# [OBJECTIVE]
Copy the data below, replacing "Regisztrált szám" with "Nyilvántartási szám" and changing nothing else.
....
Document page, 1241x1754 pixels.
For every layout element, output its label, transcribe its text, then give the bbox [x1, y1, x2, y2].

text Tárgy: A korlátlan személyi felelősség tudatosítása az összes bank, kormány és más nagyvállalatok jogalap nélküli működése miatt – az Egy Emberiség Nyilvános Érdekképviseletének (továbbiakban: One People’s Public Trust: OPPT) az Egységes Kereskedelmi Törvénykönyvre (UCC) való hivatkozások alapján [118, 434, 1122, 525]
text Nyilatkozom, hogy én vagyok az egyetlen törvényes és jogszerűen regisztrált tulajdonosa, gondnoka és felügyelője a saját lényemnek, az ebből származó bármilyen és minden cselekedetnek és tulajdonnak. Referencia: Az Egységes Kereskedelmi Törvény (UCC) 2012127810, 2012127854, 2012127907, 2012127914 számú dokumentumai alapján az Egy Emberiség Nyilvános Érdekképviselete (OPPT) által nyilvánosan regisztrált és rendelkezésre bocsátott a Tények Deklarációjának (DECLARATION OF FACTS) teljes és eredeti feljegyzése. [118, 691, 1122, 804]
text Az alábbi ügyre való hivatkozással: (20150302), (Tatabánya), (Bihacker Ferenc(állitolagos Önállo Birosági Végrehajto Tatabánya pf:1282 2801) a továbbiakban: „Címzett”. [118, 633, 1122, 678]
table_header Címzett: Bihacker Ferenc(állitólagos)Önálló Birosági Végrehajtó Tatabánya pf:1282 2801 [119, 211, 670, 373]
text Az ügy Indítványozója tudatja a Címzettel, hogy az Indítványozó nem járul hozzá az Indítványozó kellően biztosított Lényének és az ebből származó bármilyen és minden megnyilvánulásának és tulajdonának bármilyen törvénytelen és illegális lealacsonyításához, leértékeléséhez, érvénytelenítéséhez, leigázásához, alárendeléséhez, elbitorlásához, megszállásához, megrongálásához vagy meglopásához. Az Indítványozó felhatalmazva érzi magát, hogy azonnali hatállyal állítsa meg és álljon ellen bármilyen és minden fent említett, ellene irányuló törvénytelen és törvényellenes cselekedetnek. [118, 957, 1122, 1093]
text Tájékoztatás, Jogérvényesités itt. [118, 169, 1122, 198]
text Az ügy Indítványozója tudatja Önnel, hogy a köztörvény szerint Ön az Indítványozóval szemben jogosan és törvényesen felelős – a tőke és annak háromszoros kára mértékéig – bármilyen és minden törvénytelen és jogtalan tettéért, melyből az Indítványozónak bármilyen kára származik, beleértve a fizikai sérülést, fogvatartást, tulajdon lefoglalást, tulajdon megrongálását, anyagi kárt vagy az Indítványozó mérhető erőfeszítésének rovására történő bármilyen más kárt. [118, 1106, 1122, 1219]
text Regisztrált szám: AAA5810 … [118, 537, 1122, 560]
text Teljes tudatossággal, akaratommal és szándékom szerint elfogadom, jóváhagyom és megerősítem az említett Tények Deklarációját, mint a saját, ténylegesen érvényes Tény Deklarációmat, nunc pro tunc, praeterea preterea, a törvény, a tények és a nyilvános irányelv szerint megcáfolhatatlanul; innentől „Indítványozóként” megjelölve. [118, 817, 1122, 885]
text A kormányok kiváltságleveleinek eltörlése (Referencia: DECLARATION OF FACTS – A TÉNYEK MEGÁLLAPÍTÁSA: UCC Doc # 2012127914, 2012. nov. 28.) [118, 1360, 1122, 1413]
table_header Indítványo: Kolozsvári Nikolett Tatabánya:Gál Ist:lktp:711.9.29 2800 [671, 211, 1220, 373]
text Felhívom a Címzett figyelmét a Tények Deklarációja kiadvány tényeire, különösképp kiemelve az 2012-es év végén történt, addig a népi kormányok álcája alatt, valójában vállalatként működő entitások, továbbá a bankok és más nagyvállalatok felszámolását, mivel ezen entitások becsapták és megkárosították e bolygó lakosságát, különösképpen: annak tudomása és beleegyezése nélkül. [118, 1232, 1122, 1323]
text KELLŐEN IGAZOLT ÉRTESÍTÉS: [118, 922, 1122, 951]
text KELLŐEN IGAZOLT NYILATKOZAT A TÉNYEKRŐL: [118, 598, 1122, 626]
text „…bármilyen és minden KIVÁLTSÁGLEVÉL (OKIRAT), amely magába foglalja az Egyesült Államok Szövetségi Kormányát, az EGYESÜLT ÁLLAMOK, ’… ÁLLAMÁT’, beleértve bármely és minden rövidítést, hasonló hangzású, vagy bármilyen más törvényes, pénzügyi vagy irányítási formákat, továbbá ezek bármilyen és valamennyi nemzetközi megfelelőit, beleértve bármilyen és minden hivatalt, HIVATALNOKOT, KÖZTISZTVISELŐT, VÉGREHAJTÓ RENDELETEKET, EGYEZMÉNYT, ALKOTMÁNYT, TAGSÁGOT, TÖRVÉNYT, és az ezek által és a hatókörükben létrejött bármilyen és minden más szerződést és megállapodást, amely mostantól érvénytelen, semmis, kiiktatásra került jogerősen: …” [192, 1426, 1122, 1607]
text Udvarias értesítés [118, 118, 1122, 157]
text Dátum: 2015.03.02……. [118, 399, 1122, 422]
....
# [COMPLETE ANSWER]
Document page, 1241x1754 pixels.
For every layout element, output its label, transcribe its text, then give the bbox [x1, y1, x2, y2].

text Tárgy: A korlátlan személyi felelősség tudatosítása az összes bank, kormány és más nagyvállalatok jogalap nélküli működése miatt – az Egy Emberiség Nyilvános Érdekképviseletének (továbbiakban: One People’s Public Trust: OPPT) az Egységes Kereskedelmi Törvénykönyvre (UCC) való hivatkozások alapján [118, 434, 1122, 525]
text Nyilatkozom, hogy én vagyok az egyetlen törvényes és jogszerűen regisztrált tulajdonosa, gondnoka és felügyelője a saját lényemnek, az ebből származó bármilyen és minden cselekedetnek és tulajdonnak. Referencia: Az Egységes Kereskedelmi Törvény (UCC) 2012127810, 2012127854, 2012127907, 2012127914 számú dokumentumai alapján az Egy Emberiség Nyilvános Érdekképviselete (OPPT) által nyilvánosan regisztrált és rendelkezésre bocsátott a Tények Deklarációjának (DECLARATION OF FACTS) teljes és eredeti feljegyzése. [118, 691, 1122, 804]
text Az alábbi ügyre való hivatkozással: (20150302), (Tatabánya), (Bihacker Ferenc(állitolagos Önállo Birosági Végrehajto Tatabánya pf:1282 2801) a továbbiakban: „Címzett”. [118, 633, 1122, 678]
table_header Címzett: Bihacker Ferenc(állitólagos)Önálló Birosági Végrehajtó Tatabánya pf:1282 2801 [119, 211, 670, 373]
text Az ügy Indítványozója tudatja a Címzettel, hogy az Indítványozó nem járul hozzá az Indítványozó kellően biztosított Lényének és az ebből származó bármilyen és minden megnyilvánulásának és tulajdonának bármilyen törvénytelen és illegális lealacsonyításához, leértékeléséhez, érvénytelenítéséhez, leigázásához, alárendeléséhez, elbitorlásához, megszállásához, megrongálásához vagy meglopásához. Az Indítványozó felhatalmazva érzi magát, hogy azonnali hatállyal állítsa meg és álljon ellen bármilyen és minden fent említett, ellene irányuló törvénytelen és törvényellenes cselekedetnek. [118, 957, 1122, 1093]
text Tájékoztatás, Jogérvényesités itt. [118, 169, 1122, 198]
text Az ügy Indítványozója tudatja Önnel, hogy a köztörvény szerint Ön az Indítványozóval szemben jogosan és törvényesen felelős – a tőke és annak háromszoros kára mértékéig – bármilyen és minden törvénytelen és jogtalan tettéért, melyből az Indítványozónak bármilyen kára származik, beleértve a fizikai sérülést, fogvatartást, tulajdon lefoglalást, tulajdon megrongálását, anyagi kárt vagy az Indítványozó mérhető erőfeszítésének rovására történő bármilyen más kárt. [118, 1106, 1122, 1219]
text Nyilvántartási szám: AAA5810 … [118, 537, 1122, 560]
text Teljes tudatossággal, akaratommal és szándékom szerint elfogadom, jóváhagyom és megerősítem az említett Tények Deklarációját, mint a saját, ténylegesen érvényes Tény Deklarációmat, nunc pro tunc, praeterea preterea, a törvény, a tények és a nyilvános irányelv szerint megcáfolhatatlanul; innentől „Indítványozóként” megjelölve. [118, 817, 1122, 885]
text A kormányok kiváltságleveleinek eltörlése (Referencia: DECLARATION OF FACTS – A TÉNYEK MEGÁLLAPÍTÁSA: UCC Doc # 2012127914, 2012. nov. 28.) [118, 1360, 1122, 1413]
table_header Indítványo: Kolozsvári Nikolett Tatabánya:Gál Ist:lktp:711.9.29 2800 [671, 211, 1220, 373]
text Felhívom a Címzett figyelmét a Tények Deklarációja kiadvány tényeire, különösképp kiemelve az 2012-es év végén történt, addig a népi kormányok álcája alatt, valójában vállalatként működő entitások, továbbá a bankok és más nagyvállalatok felszámolását, mivel ezen entitások becsapták és megkárosították e bolygó lakosságát, különösképpen: annak tudomása és beleegyezése nélkül. [118, 1232, 1122, 1323]
text KELLŐEN IGAZOLT ÉRTESÍTÉS: [118, 922, 1122, 951]
text KELLŐEN IGAZOLT NYILATKOZAT A TÉNYEKRŐL: [118, 598, 1122, 626]
text „…bármilyen és minden KIVÁLTSÁGLEVÉL (OKIRAT), amely magába foglalja az Egyesült Államok Szövetségi Kormányát, az EGYESÜLT ÁLLAMOK, ’… ÁLLAMÁT’, beleértve bármely és minden rövidítést, hasonló hangzású, vagy bármilyen más törvényes, pénzügyi vagy irányítási formákat, továbbá ezek bármilyen és valamennyi nemzetközi megfelelőit, beleértve bármilyen és minden hivatalt, HIVATALNOKOT, KÖZTISZTVISELŐT, VÉGREHAJTÓ RENDELETEKET, EGYEZMÉNYT, ALKOTMÁNYT, TAGSÁGOT, TÖRVÉNYT, és az ezek által és a hatókörükben létrejött bármilyen és minden más szerződést és megállapodást, amely mostantól érvénytelen, semmis, kiiktatásra került jogerősen: …” [192, 1426, 1122, 1607]
text Udvarias értesítés [118, 118, 1122, 157]
text Dátum: 2015.03.02……. [118, 399, 1122, 422]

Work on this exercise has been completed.